Had a great ride today, but had to have a Come-To-Jesus meeting with little Miss Estes. She was being a little brat about staying on the trail, just pushing it a little bit - "Can I walk over here?", "How 'bout over here?", "Really? You want me on the trail?". Finally I'd had enough of her stuck right rudder and decided that if she wanted off of the trail she was going to work for it, so off we stepped and started working (that is, circling at a trot until she came around to my way of thinking). It didn't take too long for her to decide that maybe staying on the trail wasn't so horrible after all, but I could practically hear her cursing me out in her mind: "Fine! I'll stay on the trail, but I'm not going to like it! I'm not going to have fun and you can't make me! Man! You never let me do anything!" Her ears were back and she was stomping along like a sullen teenager - I just wish I had a video camera to catch it. I'm sure that if she'd been able to stick out her bottom lip and pout, she would have done that too.

Just like a teenager, ten minutes later it was over and I managed to not laugh about it until we got back to the lodge, but it was freakin' hilarious!

Monday, February 16, 2009

First "Eye Contact" Anniversary


Who knew that one year ago today when I threw a major temper tantrum that it would change my life?

On February 16, 2008 I was lonely and cranky and cranky about being lonely, so I tucked the Heathi into bed and curled up with my computer to give Cupid.com another try. I was just one more bad profile away from calling quits, swearing off men, and becoming a crazy horse lady. I looked through all of the "new" profiles Cupid had to offer and my foul mood became even more foul; I was rejecting one after another for silly things like poor spelling, grammar, punctuation and pure lechery. I was considering closing up my computer and throwing it through the window, but thought I'd just check another page or two before I completely swore off men. I promised myself I'd send out five "eye contacts" before I gave up, but was having a hard time finding anyone that I would even consider sending one to.

And then popped up RockCrawlinChef. I read his profile. OK, the man can spell, put together a sentence and punctuate. There may have been a typo or two, but I honestly can't remember. So here I was, absolutely thrilled to find a profile of a human male, not a prehistoric male, and he loved to travel.

And shoot.

And read.

What the heck? Did someone make this guy up and why was he still on Cupid? What the hell, off went the eye contact...

I went through a couple more profiles and sent some generic hey-how-are-ya eye contacts, but couldn't get RockCrawlinChef out of my mind.

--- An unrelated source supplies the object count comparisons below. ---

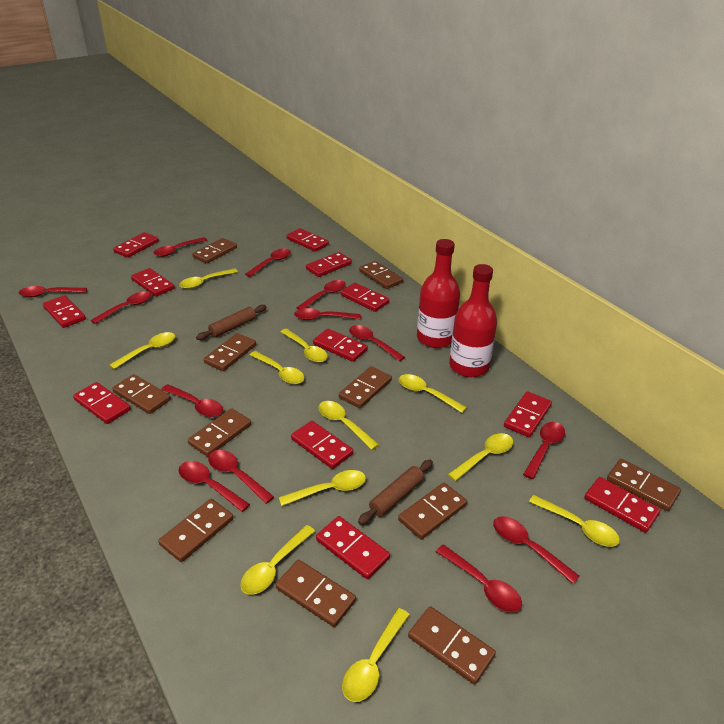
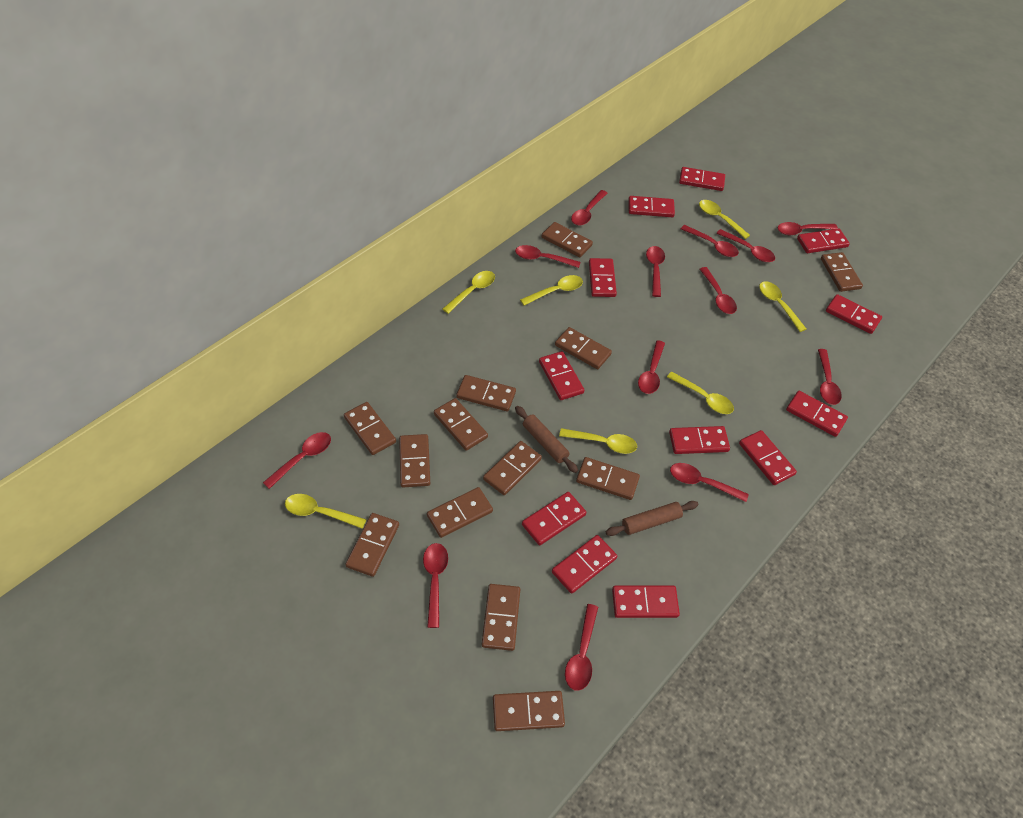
brown domino: 11 -> 13
red bottle: 2 -> 0
yellow spoon: 11 -> 7

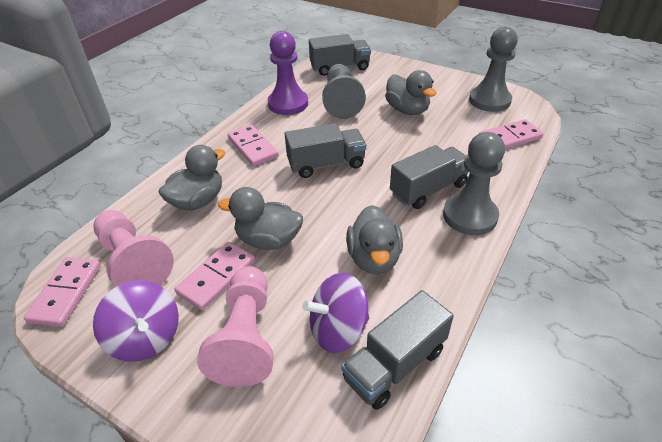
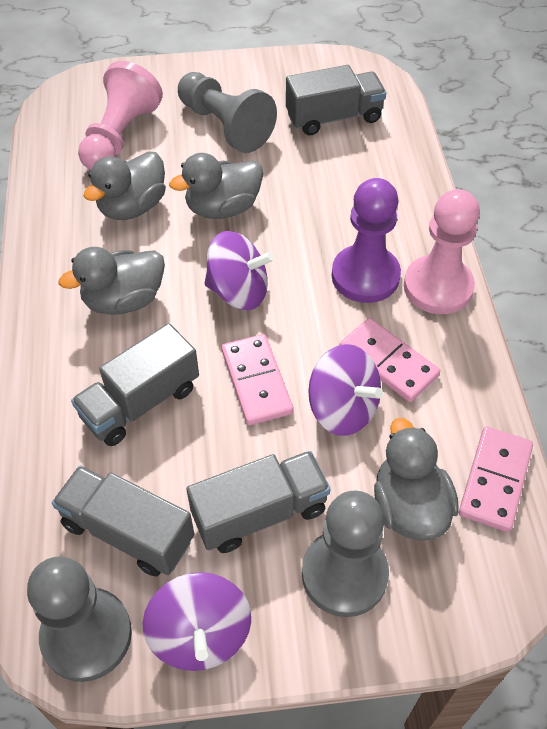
pink domino: 4 -> 3
purple spinning top: 2 -> 3

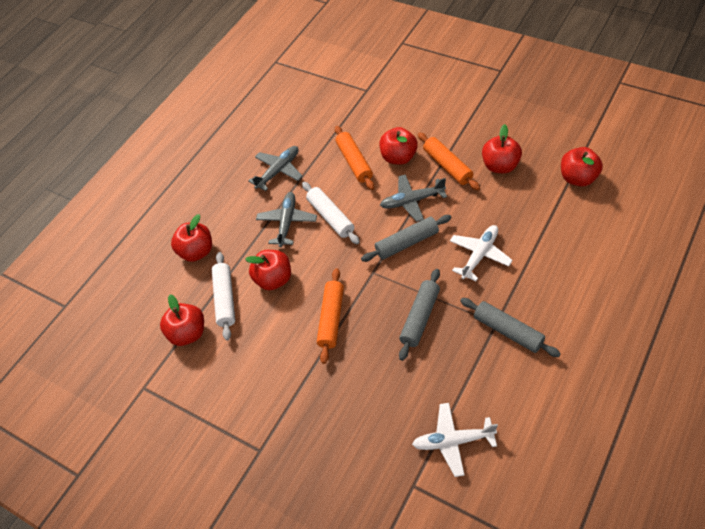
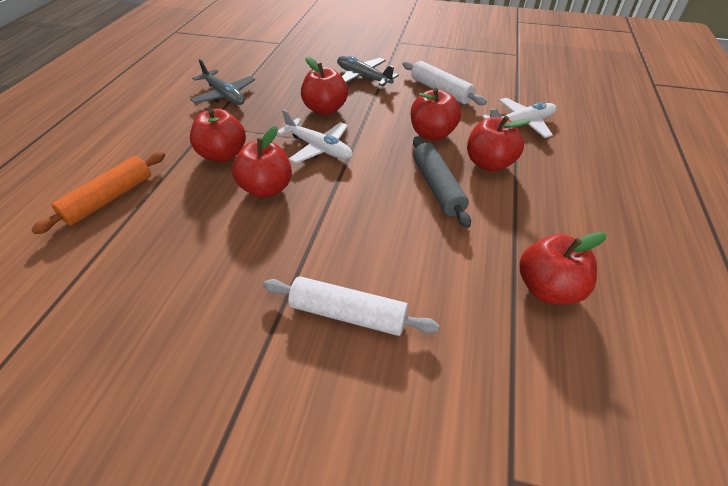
grey plane: 3 -> 2
grey rolling pin: 3 -> 1
orange rolling pin: 3 -> 1

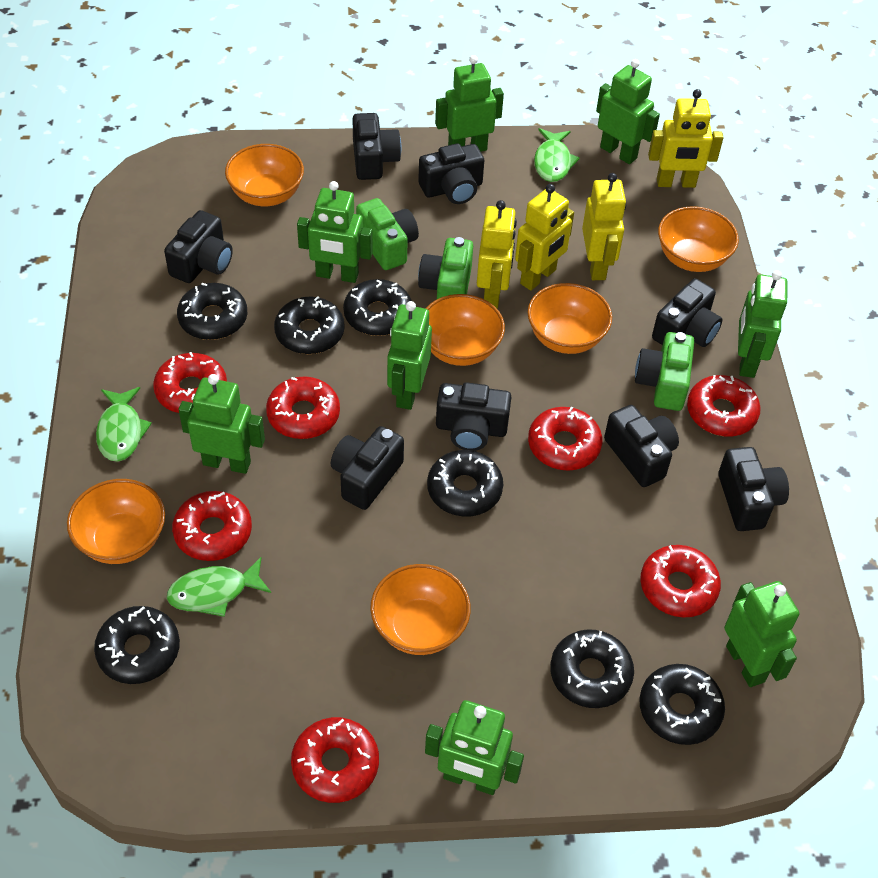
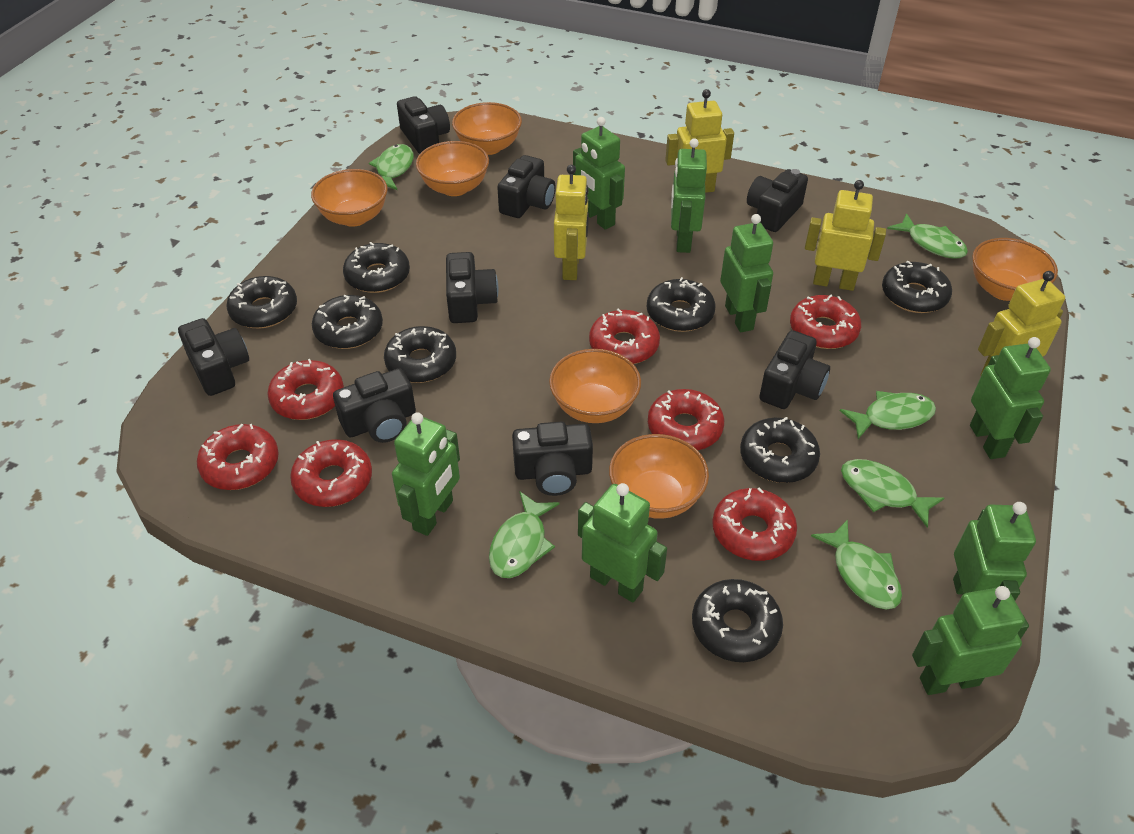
black donut: 7 -> 8
green camera: 3 -> 0
green fish: 3 -> 6

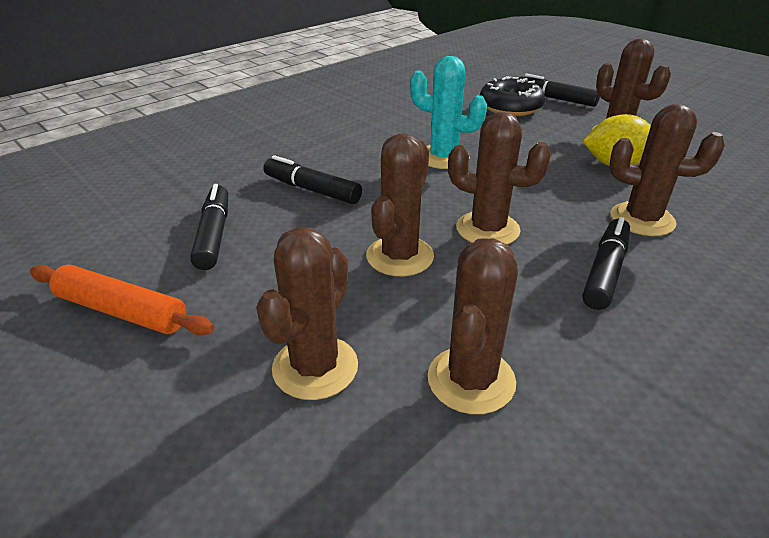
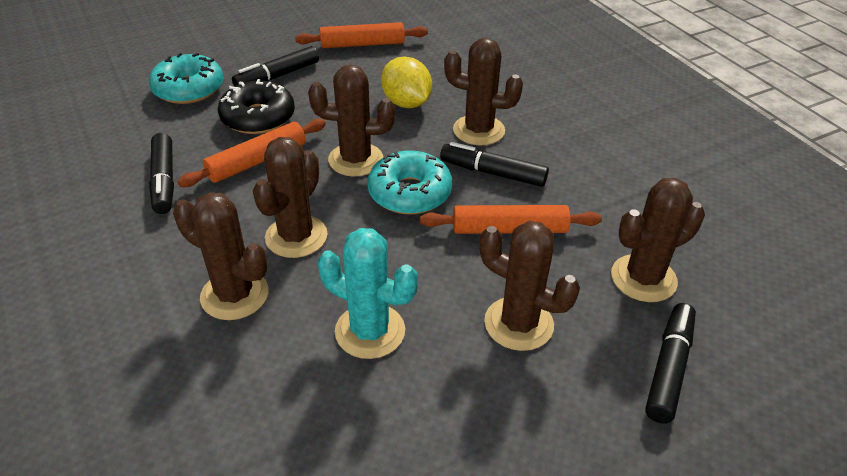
orange rolling pin: 1 -> 3
turquoise donut: 0 -> 2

Well, there must have been something there since the very next day I received a message from him:

I received your eye contact and am interested in getting to know you better. If it makes it easier you can contact me through my email. So, obviously you are into firearms, I have a couple handguns myself and a 6mm deer rifle I received from my grandfather before he passed away. I just realized I really need to get out more and target practice. I have never done any competitive shooting, but that definitely sounds like fun. Where do you compete at? Is it all types of firearms? I love to travel as well, and would agree with you that Italy is beautiful, I went there in 2006 and visited Venice, Florence, Pisa and Rome. Didn't get a chance to make it over to the Cinque Terre, but will next time I go. I have also been to the Netherlands, Germany and Austria in recent years. My plans for my next vacation will be somewhere more tropical in nature, maybe the Pacific coast of Mexico or South America, not sure yet. Well, as I have said I would like to hear from you, and until then, ciao! RCC

From that day on we communicated via email almost daily and finally agreed to meet on March 22, 2008. The rest, as they say, is history.

I never in a million years would have believed that one temper tantrum would change my entire life...and it has, for the better. Had I not decided to give Cupid just one more try before throwing in the towel, I may have missed out on the true love of my life; the soul-mate I never really believed existed until he appeared on Cupid.com.